● **TASK DESCRIPTION**:
Copy every line of the data below verbatim, from the first line to the last.

— start of RECORDS PROVIDED —

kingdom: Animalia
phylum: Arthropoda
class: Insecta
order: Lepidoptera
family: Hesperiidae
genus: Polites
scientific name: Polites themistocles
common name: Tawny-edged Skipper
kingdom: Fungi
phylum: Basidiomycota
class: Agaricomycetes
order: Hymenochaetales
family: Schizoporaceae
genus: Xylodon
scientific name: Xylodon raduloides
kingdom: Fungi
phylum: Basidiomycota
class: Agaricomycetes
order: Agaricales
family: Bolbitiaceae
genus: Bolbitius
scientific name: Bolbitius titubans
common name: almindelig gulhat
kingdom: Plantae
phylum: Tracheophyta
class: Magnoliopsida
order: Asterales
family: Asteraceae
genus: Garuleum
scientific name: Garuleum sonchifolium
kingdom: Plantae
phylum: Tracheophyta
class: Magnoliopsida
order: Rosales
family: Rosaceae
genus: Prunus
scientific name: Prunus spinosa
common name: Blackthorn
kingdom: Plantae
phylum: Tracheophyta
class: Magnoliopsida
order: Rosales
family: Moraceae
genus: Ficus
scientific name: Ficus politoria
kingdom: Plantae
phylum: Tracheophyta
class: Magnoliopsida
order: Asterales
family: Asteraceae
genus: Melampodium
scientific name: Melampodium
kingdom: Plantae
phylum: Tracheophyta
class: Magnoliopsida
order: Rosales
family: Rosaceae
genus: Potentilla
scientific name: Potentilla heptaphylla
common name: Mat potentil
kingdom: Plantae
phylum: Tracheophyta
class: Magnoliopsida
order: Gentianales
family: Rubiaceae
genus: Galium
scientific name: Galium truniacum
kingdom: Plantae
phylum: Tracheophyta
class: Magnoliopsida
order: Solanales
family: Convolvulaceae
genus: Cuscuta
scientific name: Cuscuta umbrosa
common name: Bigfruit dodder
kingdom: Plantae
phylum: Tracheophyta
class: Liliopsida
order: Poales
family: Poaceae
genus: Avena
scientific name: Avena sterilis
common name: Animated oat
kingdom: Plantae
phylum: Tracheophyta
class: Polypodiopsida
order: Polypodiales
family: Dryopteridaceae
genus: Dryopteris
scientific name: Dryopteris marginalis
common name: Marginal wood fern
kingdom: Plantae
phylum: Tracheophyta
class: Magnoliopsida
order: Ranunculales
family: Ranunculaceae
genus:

— end of RECORDS PROVIDED —

● **THE COMPLETED TASK**:
kingdom: Animalia
phylum: Arthropoda
class: Insecta
order: Lepidoptera
family: Hesperiidae
genus: Polites
scientific name: Polites themistocles
common name: Tawny-edged Skipper
kingdom: Fungi
phylum: Basidiomycota
class: Agaricomycetes
order: Hymenochaetales
family: Schizoporaceae
genus: Xylodon
scientific name: Xylodon raduloides
kingdom: Fungi
phylum: Basidiomycota
class: Agaricomycetes
order: Agaricales
family: Bolbitiaceae
genus: Bolbitius
scientific name: Bolbitius titubans
common name: almindelig gulhat
kingdom: Plantae
phylum: Tracheophyta
class: Magnoliopsida
order: Asterales
family: Asteraceae
genus: Garuleum
scientific name: Garuleum sonchifolium
kingdom: Plantae
phylum: Tracheophyta
class: Magnoliopsida
order: Rosales
family: Rosaceae
genus: Prunus
scientific name: Prunus spinosa
common name: Blackthorn
kingdom: Plantae
phylum: Tracheophyta
class: Magnoliopsida
order: Rosales
family: Moraceae
genus: Ficus
scientific name: Ficus politoria
kingdom: Plantae
phylum: Tracheophyta
class: Magnoliopsida
order: Asterales
family: Asteraceae
genus: Melampodium
scientific name: Melampodium
kingdom: Plantae
phylum: Tracheophyta
class: Magnoliopsida
order: Rosales
family: Rosaceae
genus: Potentilla
scientific name: Potentilla heptaphylla
common name: Mat potentil
kingdom: Plantae
phylum: Tracheophyta
class: Magnoliopsida
order: Gentianales
family: Rubiaceae
genus: Galium
scientific name: Galium truniacum
kingdom: Plantae
phylum: Tracheophyta
class: Magnoliopsida
order: Solanales
family: Convolvulaceae
genus: Cuscuta
scientific name: Cuscuta umbrosa
common name: Bigfruit dodder
kingdom: Plantae
phylum: Tracheophyta
class: Liliopsida
order: Poales
family: Poaceae
genus: Avena
scientific name: Avena sterilis
common name: Animated oat
kingdom: Plantae
phylum: Tracheophyta
class: Polypodiopsida
order: Polypodiales
family: Dryopteridaceae
genus: Dryopteris
scientific name: Dryopteris marginalis
common name: Marginal wood fern
kingdom: Plantae
phylum: Tracheophyta
class: Magnoliopsida
order: Ranunculales
family: Ranunculaceae
genus:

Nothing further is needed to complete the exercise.